Dans l’expression employée pour désigner le regard de Karénine (« insoutenable crédulité »), la crédulité se transforme en une sorte de lucidité, nous engageant sur le chemin d’une pensée paradoxale. Car « [l]a mort n’est pas un objet comme les autres : c’est un objet qui, étranglant l’être pensant, met fin et coupe court à l’exercice de la pensée » (Jankélévitch 2017 [1977], 620). Cette idée de l’exercice d’une pensée se retournant en im-pensée fait évidemment écho au questionnement de Derrida concernant la capacité du langage d’approcher le comme tel de la mort. La figure du chien, à l’abandon de ce corps voué au réel – désigné par Bailly comme « une adhérence à soi et au monde » (2013, 38) –, offre quant à elle une autre avenue permettant de concilier bonheur et finitude, en rappelant que c’est la mort parlée, et non la mort réelle, qui constitue le véritable tourment. L’être humain qu’écrit Kundera, aux prises avec un bonheur défectueux telle une horloge brisée, apparaît presque comme celui qui ne peut pas mourir. Si la mort est une pensée qui ne se pense pas, peut-être n’accédons-nous à une véritable pensée de la mort que par son négatif : l’impensé.
- 1L’être de la pesanteur représenté par Tereza est évidemment le résultat du patriarcat qui rabaisse les femmes au corporel, à l’irrationalité et au privé : « Une jeune fille qui doit, au lieu de “s’élever”, servir de la bière à des ivrognes et passer le dimanche à laver le linge sale de ses frères et sœurs, amasse en elle une immense réserve de vitalité, inconcevable pour des gens qui vont à l’université et bâillent devant des bouquins » (Kundera 1984, 73).
- 2Elle écrit en effet que « Tereza “s’animalise” en même temps que Karénine s’humanise (il sourit) et se laisse glisser hors de l’humanité (et dans la mort) aux côtés de son chien » (Thirouin 2009, 298). Il n’est pas anodin que cette animalisation ne concerne que le personnage féminin, car la pesanteur, chez Tereza, est effectivement liée au corporel, avec toute la charge patriarcale que cela comporte.
- 3« La bête n’en est pas capable (de l’expérience de la mort comme mort), mais la bête ne peut pas non plus parler » (Heidegger cité dans Derrida 1996, 70).
- 4Le Dasein ne concerne pas l’organisme vivant, mais seulement l’existant (l’être de l’humain).
- 5Ils sont plusieurs à insister sur ce point, tout en concédant le fait qu’il s’agit d’une thèse difficile à soutenir.
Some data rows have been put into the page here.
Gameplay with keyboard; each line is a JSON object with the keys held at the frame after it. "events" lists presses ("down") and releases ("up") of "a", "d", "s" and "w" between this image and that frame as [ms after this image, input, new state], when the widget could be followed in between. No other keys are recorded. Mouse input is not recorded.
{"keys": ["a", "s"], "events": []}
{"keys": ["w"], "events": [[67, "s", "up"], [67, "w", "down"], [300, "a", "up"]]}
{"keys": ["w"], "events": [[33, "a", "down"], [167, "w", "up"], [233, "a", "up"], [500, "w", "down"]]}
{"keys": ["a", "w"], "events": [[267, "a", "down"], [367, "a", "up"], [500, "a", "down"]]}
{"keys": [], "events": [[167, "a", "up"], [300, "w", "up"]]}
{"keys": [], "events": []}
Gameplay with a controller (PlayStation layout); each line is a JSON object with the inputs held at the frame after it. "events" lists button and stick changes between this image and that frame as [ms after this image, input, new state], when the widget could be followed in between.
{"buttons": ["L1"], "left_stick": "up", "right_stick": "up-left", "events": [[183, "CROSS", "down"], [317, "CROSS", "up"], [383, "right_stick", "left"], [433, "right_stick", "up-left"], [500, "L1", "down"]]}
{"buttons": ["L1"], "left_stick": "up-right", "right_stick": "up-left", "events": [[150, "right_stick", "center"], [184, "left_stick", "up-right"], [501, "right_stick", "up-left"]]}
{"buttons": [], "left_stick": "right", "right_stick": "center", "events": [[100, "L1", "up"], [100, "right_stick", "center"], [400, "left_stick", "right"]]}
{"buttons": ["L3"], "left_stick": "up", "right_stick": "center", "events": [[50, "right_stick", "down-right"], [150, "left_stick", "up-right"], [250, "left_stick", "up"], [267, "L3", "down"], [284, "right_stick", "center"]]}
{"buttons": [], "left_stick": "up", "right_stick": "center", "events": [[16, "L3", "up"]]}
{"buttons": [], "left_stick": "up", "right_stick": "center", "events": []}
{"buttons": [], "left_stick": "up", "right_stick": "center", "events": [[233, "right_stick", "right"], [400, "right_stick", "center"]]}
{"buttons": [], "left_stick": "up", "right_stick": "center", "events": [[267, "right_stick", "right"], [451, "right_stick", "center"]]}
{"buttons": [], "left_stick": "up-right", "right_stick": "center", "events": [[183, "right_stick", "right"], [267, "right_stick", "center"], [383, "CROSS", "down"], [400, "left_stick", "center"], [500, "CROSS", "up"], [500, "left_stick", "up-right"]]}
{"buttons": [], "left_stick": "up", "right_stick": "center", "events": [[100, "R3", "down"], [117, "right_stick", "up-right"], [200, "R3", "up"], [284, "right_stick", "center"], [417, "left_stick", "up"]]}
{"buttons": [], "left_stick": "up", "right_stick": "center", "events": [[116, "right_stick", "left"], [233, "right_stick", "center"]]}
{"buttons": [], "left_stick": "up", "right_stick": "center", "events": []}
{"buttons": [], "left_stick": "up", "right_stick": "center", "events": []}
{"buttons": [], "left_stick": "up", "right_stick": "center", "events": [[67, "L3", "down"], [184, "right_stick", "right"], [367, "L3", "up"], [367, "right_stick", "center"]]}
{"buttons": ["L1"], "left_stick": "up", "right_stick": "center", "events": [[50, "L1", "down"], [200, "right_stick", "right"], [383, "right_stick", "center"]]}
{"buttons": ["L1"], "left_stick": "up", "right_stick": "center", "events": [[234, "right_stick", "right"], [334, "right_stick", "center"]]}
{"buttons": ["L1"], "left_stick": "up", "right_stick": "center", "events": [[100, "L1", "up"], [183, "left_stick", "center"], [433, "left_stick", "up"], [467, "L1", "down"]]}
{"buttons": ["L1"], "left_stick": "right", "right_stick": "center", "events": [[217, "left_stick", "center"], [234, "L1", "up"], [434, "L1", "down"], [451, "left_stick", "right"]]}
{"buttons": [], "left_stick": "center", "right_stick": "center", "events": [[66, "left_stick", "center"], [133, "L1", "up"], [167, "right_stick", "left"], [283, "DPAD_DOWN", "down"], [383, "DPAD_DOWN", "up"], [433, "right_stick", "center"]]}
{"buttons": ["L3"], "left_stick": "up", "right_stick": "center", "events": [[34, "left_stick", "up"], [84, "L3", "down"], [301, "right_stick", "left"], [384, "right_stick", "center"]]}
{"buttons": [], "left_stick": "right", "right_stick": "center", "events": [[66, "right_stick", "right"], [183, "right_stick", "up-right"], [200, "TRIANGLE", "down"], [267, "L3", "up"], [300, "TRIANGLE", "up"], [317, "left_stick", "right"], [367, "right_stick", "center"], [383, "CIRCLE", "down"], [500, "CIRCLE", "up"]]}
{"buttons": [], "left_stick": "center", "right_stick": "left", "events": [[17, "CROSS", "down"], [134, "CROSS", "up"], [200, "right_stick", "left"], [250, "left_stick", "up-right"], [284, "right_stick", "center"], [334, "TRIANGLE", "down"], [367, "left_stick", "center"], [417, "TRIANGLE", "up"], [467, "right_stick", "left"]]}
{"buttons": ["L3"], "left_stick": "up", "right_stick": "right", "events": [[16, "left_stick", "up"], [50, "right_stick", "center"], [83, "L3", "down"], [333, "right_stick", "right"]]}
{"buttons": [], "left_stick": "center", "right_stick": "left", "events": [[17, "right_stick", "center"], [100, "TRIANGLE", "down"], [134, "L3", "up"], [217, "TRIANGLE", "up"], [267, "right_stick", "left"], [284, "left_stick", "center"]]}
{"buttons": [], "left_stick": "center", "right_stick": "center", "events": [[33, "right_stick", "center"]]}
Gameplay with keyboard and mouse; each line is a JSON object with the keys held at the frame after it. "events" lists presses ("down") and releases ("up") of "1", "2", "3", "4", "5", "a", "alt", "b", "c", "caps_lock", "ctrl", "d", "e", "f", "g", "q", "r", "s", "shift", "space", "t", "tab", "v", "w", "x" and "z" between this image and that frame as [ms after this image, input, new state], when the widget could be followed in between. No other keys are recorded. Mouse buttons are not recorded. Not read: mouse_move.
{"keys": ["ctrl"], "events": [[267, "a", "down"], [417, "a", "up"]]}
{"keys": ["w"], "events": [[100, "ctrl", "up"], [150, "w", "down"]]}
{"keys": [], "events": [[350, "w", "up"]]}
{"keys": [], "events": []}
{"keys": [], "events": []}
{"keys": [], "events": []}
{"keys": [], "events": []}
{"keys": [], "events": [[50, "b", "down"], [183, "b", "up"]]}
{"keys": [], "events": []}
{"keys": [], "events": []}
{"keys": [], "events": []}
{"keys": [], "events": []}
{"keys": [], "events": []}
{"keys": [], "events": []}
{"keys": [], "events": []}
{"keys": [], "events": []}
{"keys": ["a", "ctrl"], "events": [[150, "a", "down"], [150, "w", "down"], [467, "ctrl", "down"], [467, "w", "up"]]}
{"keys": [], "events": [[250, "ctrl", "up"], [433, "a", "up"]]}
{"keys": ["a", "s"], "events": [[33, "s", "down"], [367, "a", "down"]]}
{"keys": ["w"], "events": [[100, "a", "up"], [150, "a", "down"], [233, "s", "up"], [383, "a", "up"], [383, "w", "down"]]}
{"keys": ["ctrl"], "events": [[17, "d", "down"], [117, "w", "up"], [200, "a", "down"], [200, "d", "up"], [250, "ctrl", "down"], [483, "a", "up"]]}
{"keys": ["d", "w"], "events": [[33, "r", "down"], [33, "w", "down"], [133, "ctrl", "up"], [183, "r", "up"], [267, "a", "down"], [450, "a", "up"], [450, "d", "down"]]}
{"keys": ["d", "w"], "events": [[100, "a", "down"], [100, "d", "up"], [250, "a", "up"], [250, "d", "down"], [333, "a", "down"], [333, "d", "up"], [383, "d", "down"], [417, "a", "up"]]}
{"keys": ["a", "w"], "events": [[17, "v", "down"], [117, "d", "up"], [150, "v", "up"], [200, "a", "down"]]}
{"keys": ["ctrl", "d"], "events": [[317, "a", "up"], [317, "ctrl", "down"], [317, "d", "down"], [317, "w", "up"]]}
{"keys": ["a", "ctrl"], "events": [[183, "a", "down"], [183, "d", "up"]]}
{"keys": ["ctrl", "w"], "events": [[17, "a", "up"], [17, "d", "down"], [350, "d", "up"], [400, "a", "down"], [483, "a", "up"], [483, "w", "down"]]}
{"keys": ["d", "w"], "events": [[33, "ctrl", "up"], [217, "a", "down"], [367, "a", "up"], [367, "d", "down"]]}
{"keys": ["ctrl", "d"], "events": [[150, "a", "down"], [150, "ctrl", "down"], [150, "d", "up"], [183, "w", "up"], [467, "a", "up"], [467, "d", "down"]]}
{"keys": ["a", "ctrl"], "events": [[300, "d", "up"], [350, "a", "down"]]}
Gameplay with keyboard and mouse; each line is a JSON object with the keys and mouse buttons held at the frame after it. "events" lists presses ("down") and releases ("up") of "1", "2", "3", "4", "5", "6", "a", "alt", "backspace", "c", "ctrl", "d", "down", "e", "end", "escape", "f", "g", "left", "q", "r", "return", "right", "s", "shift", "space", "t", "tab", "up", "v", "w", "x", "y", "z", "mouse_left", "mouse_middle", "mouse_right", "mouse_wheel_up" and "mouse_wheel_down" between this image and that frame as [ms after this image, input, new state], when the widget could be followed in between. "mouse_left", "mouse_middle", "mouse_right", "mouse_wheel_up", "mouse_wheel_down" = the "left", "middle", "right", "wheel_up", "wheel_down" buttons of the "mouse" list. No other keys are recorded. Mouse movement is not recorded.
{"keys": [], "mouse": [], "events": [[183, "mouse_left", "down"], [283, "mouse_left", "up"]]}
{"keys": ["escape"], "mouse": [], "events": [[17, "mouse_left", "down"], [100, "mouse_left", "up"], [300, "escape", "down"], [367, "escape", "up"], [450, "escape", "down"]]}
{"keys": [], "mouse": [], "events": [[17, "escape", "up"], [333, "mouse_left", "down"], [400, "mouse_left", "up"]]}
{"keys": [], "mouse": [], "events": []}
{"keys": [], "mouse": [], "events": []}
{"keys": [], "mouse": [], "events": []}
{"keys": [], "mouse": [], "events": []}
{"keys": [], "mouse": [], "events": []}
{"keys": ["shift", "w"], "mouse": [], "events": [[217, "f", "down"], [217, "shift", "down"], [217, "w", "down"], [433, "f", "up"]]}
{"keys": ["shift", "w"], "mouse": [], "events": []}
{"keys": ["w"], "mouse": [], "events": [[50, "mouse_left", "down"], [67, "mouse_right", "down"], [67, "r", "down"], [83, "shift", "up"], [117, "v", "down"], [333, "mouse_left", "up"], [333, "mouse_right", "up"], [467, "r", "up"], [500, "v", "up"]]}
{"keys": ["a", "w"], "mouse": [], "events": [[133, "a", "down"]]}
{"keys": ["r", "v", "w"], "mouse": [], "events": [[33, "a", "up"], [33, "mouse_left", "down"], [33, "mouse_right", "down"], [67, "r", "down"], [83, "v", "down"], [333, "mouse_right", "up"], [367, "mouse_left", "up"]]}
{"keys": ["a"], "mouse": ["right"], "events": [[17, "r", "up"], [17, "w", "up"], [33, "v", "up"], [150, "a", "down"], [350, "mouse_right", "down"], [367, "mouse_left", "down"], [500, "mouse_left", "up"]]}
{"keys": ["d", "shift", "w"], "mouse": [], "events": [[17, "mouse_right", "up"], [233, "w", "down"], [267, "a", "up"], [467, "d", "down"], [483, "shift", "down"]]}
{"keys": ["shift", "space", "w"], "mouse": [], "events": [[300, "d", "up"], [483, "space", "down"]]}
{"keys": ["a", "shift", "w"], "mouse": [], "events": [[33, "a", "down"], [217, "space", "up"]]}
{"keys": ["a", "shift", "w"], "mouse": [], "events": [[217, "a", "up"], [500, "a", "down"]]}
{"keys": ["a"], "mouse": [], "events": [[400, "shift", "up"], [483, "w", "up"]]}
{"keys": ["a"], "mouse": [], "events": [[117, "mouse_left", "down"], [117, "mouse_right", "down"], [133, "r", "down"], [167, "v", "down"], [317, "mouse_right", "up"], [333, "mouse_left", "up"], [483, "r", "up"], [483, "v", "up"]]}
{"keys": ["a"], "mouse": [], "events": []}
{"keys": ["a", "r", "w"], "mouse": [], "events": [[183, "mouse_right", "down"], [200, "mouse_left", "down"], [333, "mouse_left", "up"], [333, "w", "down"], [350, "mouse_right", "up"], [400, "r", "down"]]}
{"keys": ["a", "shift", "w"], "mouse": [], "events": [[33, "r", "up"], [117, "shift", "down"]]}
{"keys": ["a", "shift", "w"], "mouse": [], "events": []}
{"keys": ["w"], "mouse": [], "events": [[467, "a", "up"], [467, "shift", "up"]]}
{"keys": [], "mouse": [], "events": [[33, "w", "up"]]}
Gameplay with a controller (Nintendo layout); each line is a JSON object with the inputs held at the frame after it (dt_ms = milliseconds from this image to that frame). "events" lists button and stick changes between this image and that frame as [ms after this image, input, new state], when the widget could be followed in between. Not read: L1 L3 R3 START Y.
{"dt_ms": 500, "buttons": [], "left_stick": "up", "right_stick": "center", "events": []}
Je m’appuie ici sur les propos de Derrida, de De Fontenay et de Bailly.
- 6Sur la question de la contagion, voir, par exemple, la déconstruction qu’opère Derrida de la thèse de Lacan selon laquelle « l’animal n’a ni l’inconscient ni le langage, ni l’autre, sauf par un effet de l’ordre humain, par contagion, par appropriation, par domestication » (Derrida 2006, 166).
- 7Je reprends ici une logique derridienne opérant selon un double mouvement permettant de questionner les deux côtés de la limite. Voir le passage d’Apories cité précédemment, ou encore le suivant, tiré de L’animal que donc je suis : « Il ne s’agit pas seulement de demander si on a le droit de refuser tel ou tel pouvoir à l’animal […]. Il s’agit aussi de se demander si ce qui s’appelle l’homme a le droit d’attribuer en toute rigueur à l’homme de s’attribuer donc, ce qu’il refuse à l’animal […] » (Derrida 2006, 185; l’auteur souligne).